*What the exercise asks*
From the entries that follow, copy exactly the lines beginning at the line holding "(scaleselection 1)" and continuing through the line holding "(fp_line (start 0.99822".

#####

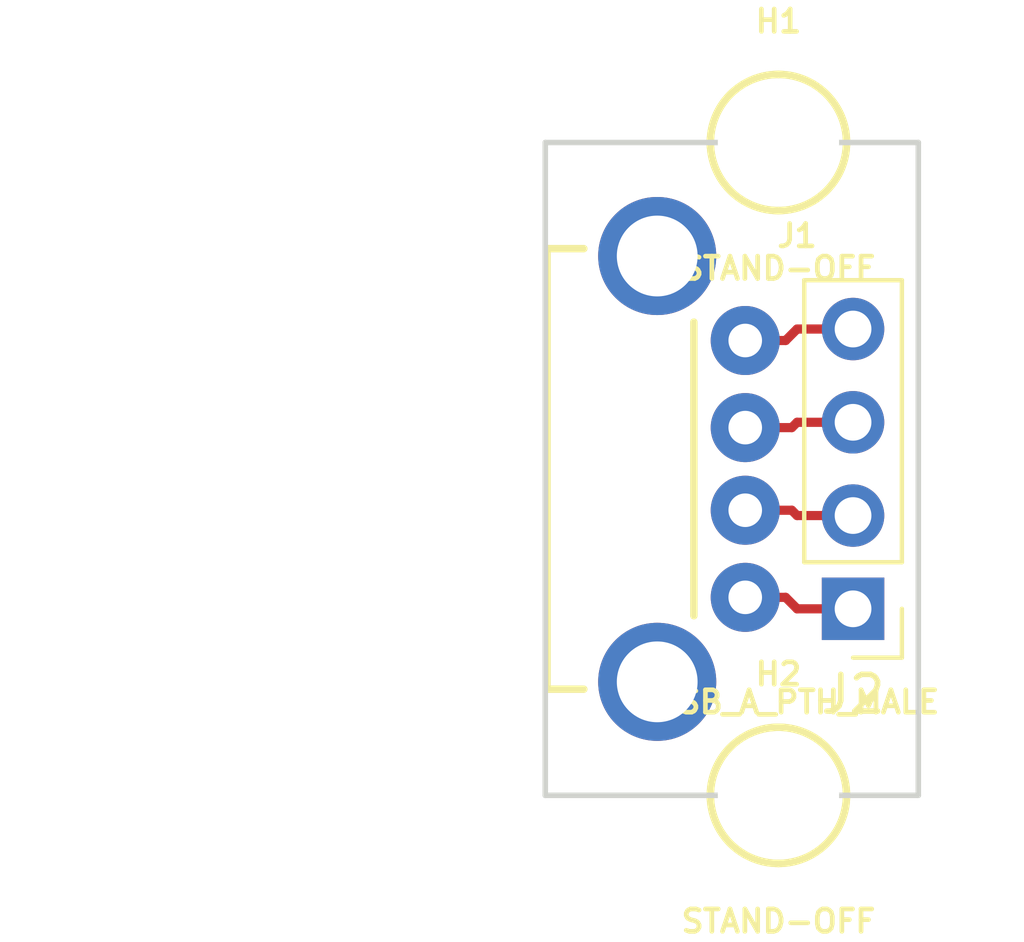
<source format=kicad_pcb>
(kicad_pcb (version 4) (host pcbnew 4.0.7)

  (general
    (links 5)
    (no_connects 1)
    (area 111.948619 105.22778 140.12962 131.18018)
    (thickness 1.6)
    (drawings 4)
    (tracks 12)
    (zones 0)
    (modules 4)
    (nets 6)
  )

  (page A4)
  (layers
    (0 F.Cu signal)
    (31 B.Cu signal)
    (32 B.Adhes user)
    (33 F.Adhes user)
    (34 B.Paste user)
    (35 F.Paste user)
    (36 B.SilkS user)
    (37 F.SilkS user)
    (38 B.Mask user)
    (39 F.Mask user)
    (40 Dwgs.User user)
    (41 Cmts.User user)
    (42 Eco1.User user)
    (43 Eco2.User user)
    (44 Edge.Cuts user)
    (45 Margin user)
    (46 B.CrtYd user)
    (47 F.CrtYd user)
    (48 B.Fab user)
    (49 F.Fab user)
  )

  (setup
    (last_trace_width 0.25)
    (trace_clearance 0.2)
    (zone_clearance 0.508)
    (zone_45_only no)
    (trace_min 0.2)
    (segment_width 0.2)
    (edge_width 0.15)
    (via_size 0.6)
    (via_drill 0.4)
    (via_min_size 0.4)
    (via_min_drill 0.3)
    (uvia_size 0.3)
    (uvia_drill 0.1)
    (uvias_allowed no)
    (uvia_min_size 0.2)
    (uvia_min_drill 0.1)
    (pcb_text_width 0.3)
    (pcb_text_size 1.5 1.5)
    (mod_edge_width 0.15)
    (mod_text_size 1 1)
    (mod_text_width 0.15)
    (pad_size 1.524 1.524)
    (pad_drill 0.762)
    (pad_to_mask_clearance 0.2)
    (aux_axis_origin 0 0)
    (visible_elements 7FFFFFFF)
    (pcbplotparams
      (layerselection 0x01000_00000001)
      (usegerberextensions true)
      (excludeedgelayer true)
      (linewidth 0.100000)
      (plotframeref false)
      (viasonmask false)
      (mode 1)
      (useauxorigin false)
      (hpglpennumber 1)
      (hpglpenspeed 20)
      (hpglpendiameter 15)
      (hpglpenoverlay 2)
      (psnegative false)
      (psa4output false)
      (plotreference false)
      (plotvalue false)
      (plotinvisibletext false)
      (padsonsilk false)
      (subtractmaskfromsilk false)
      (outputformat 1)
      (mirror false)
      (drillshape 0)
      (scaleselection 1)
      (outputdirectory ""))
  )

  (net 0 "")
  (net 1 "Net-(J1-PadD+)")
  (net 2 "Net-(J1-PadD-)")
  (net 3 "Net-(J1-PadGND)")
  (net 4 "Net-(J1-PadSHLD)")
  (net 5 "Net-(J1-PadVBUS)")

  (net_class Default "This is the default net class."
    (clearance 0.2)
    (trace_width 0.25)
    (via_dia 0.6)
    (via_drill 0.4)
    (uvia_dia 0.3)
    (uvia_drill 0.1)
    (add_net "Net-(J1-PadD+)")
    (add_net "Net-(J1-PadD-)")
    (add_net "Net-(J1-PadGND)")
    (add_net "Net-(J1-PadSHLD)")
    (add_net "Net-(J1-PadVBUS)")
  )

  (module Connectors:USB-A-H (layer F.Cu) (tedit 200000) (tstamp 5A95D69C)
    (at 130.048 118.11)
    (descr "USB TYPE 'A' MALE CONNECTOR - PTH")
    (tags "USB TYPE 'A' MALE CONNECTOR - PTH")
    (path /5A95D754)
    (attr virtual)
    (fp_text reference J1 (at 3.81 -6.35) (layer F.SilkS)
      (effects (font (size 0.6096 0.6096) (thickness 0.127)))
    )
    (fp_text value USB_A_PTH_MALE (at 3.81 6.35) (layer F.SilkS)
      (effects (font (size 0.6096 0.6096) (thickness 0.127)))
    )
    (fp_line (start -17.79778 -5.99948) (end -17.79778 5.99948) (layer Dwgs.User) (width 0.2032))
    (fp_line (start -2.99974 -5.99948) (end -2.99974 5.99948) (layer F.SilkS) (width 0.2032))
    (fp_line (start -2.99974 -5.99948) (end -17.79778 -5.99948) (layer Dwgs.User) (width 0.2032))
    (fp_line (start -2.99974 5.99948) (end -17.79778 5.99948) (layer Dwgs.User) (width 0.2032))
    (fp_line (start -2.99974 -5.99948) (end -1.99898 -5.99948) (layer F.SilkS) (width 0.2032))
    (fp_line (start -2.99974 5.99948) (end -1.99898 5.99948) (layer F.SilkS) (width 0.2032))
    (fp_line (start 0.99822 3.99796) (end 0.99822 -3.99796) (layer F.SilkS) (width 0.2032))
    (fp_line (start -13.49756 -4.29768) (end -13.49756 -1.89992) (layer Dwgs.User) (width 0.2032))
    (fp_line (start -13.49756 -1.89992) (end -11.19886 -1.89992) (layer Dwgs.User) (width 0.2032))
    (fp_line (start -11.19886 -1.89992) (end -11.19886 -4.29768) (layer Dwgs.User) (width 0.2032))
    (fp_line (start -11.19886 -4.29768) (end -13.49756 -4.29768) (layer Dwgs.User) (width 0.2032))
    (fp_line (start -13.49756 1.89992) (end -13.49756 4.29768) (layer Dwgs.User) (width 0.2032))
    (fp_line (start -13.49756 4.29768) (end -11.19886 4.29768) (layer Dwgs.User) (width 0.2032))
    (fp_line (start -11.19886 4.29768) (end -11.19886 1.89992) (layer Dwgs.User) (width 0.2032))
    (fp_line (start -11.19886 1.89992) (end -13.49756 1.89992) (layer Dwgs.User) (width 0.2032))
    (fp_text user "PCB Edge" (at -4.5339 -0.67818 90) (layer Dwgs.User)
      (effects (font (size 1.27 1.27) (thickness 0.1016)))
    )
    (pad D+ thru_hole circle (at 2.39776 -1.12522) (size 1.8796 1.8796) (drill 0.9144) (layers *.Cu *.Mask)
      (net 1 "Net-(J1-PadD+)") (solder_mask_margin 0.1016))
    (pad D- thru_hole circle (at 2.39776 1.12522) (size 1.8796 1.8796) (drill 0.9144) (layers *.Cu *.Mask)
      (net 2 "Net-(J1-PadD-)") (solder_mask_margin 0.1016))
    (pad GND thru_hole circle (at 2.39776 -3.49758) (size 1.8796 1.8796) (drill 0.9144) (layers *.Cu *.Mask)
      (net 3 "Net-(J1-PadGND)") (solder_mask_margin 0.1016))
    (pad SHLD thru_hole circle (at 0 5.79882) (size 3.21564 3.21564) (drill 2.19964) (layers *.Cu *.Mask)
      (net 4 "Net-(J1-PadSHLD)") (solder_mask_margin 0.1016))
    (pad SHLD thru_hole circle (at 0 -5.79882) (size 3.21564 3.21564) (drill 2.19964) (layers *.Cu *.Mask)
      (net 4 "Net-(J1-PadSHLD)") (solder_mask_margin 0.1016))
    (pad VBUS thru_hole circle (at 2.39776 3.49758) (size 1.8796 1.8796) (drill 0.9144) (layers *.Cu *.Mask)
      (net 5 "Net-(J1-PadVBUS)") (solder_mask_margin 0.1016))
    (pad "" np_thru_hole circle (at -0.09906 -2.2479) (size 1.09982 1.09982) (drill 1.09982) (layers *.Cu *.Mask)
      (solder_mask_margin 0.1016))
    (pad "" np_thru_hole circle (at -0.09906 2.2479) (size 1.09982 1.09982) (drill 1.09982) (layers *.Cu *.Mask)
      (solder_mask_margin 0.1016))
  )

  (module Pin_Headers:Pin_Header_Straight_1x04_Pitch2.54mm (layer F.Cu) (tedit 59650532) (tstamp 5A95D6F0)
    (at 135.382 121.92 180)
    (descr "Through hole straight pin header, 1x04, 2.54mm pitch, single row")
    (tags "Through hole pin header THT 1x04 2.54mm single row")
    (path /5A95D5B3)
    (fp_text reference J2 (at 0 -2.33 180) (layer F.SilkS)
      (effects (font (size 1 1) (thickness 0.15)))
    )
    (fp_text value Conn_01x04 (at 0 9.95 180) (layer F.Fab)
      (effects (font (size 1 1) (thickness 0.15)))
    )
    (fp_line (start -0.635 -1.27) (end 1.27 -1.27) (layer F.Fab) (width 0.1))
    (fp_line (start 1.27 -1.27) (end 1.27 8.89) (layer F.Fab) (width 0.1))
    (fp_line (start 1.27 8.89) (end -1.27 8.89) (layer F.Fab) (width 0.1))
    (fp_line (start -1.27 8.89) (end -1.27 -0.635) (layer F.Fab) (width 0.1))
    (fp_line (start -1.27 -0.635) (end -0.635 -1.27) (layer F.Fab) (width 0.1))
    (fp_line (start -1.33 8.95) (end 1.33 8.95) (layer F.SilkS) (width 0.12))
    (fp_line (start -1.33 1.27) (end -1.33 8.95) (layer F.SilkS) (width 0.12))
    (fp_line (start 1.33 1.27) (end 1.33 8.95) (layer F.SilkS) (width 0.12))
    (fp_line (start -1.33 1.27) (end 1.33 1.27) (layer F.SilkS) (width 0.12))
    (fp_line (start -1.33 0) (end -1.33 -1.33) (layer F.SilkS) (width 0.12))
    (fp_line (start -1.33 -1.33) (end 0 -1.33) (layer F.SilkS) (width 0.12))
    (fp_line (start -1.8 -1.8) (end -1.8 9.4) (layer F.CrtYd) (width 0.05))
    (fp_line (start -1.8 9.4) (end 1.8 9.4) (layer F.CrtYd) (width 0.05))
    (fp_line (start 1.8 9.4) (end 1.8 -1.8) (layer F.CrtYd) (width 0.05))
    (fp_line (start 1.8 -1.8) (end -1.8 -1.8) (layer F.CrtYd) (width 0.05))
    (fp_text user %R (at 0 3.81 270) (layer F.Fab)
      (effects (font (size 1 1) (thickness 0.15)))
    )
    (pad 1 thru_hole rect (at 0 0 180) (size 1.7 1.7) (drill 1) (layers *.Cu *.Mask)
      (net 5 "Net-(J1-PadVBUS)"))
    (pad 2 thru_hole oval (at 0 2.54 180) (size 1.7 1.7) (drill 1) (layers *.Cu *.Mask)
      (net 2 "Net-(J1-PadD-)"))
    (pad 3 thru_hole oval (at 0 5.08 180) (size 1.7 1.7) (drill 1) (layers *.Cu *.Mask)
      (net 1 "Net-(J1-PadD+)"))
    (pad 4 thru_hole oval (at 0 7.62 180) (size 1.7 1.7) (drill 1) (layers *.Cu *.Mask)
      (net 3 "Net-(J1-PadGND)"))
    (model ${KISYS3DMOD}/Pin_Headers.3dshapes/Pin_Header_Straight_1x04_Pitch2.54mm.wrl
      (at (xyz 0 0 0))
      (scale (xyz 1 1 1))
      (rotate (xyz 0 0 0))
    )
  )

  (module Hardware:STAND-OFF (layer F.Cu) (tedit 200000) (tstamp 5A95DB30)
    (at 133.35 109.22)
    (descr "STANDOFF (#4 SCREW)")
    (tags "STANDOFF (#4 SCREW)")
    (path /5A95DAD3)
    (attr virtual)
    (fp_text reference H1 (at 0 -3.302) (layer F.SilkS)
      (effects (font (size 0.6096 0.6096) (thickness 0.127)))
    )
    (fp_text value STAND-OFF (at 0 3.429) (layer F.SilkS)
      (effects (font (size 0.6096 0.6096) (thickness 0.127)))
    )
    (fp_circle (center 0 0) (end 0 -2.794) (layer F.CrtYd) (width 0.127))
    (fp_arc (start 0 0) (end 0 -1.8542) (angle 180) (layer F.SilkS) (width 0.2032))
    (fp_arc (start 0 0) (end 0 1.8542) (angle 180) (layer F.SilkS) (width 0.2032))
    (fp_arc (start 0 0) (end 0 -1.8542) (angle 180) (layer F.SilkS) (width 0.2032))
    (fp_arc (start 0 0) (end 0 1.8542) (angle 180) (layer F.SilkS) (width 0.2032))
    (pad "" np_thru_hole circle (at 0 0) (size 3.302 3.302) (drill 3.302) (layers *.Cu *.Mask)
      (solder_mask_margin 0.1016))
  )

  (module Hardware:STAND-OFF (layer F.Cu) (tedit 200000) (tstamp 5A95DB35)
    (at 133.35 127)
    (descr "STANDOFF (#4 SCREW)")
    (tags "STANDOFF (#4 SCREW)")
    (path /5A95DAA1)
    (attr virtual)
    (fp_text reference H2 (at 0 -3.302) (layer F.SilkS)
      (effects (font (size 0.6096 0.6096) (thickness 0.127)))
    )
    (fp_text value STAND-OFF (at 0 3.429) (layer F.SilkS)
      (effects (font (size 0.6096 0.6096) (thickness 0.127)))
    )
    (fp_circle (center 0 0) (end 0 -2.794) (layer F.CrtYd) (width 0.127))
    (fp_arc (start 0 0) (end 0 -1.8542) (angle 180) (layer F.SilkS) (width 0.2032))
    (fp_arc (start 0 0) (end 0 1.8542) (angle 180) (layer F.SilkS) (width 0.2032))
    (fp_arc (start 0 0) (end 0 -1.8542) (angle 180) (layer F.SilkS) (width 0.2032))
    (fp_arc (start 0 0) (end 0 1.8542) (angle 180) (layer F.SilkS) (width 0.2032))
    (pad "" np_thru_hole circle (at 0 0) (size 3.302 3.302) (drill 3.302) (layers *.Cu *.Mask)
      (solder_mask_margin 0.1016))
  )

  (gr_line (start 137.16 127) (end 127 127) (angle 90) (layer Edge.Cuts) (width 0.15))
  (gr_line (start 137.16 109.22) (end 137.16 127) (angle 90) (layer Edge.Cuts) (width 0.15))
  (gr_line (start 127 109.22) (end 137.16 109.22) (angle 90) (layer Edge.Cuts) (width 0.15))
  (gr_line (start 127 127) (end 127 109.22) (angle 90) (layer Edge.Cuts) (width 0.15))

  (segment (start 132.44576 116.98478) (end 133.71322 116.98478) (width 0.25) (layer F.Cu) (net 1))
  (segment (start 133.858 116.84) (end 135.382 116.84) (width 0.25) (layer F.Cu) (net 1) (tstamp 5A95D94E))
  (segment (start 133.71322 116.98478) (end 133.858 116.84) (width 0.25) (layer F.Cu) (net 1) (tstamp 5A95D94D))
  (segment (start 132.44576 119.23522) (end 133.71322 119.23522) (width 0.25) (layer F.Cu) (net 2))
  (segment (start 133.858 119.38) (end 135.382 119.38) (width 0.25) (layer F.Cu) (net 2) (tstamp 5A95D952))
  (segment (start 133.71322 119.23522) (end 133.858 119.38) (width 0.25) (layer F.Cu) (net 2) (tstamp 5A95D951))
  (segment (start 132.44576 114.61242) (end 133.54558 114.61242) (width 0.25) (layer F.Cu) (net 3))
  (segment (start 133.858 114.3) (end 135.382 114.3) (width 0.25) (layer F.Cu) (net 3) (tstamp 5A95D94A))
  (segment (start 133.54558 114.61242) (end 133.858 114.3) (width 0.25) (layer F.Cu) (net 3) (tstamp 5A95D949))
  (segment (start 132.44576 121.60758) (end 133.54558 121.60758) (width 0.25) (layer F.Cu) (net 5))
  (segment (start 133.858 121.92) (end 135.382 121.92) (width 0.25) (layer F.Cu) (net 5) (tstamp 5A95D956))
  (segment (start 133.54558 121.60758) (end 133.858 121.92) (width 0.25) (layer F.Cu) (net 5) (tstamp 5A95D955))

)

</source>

#####

*Output for this task*
      (scaleselection 1)
      (outputdirectory ""))
  )

  (net 0 "")
  (net 1 "Net-(J1-PadD+)")
  (net 2 "Net-(J1-PadD-)")
  (net 3 "Net-(J1-PadGND)")
  (net 4 "Net-(J1-PadSHLD)")
  (net 5 "Net-(J1-PadVBUS)")

  (net_class Default "This is the default net class."
    (clearance 0.2)
    (trace_width 0.25)
    (via_dia 0.6)
    (via_drill 0.4)
    (uvia_dia 0.3)
    (uvia_drill 0.1)
    (add_net "Net-(J1-PadD+)")
    (add_net "Net-(J1-PadD-)")
    (add_net "Net-(J1-PadGND)")
    (add_net "Net-(J1-PadSHLD)")
    (add_net "Net-(J1-PadVBUS)")
  )

  (module Connectors:USB-A-H (layer F.Cu) (tedit 200000) (tstamp 5A95D69C)
    (at 130.048 118.11)
    (descr "USB TYPE 'A' MALE CONNECTOR - PTH")
    (tags "USB TYPE 'A' MALE CONNECTOR - PTH")
    (path /5A95D754)
    (attr virtual)
    (fp_text reference J1 (at 3.81 -6.35) (layer F.SilkS)
      (effects (font (size 0.6096 0.6096) (thickness 0.127)))
    )
    (fp_text value USB_A_PTH_MALE (at 3.81 6.35) (layer F.SilkS)
      (effects (font (size 0.6096 0.6096) (thickness 0.127)))
    )
    (fp_line (start -17.79778 -5.99948) (end -17.79778 5.99948) (layer Dwgs.User) (width 0.2032))
    (fp_line (start -2.99974 -5.99948) (end -2.99974 5.99948) (layer F.SilkS) (width 0.2032))
    (fp_line (start -2.99974 -5.99948) (end -17.79778 -5.99948) (layer Dwgs.User) (width 0.2032))
    (fp_line (start -2.99974 5.99948) (end -17.79778 5.99948) (layer Dwgs.User) (width 0.2032))
    (fp_line (start -2.99974 -5.99948) (end -1.99898 -5.99948) (layer F.SilkS) (width 0.2032))
    (fp_line (start -2.99974 5.99948) (end -1.99898 5.99948) (layer F.SilkS) (width 0.2032))
    (fp_line (start 0.99822 3.99796) (end 0.99822 -3.99796) (layer F.SilkS) (width 0.2032))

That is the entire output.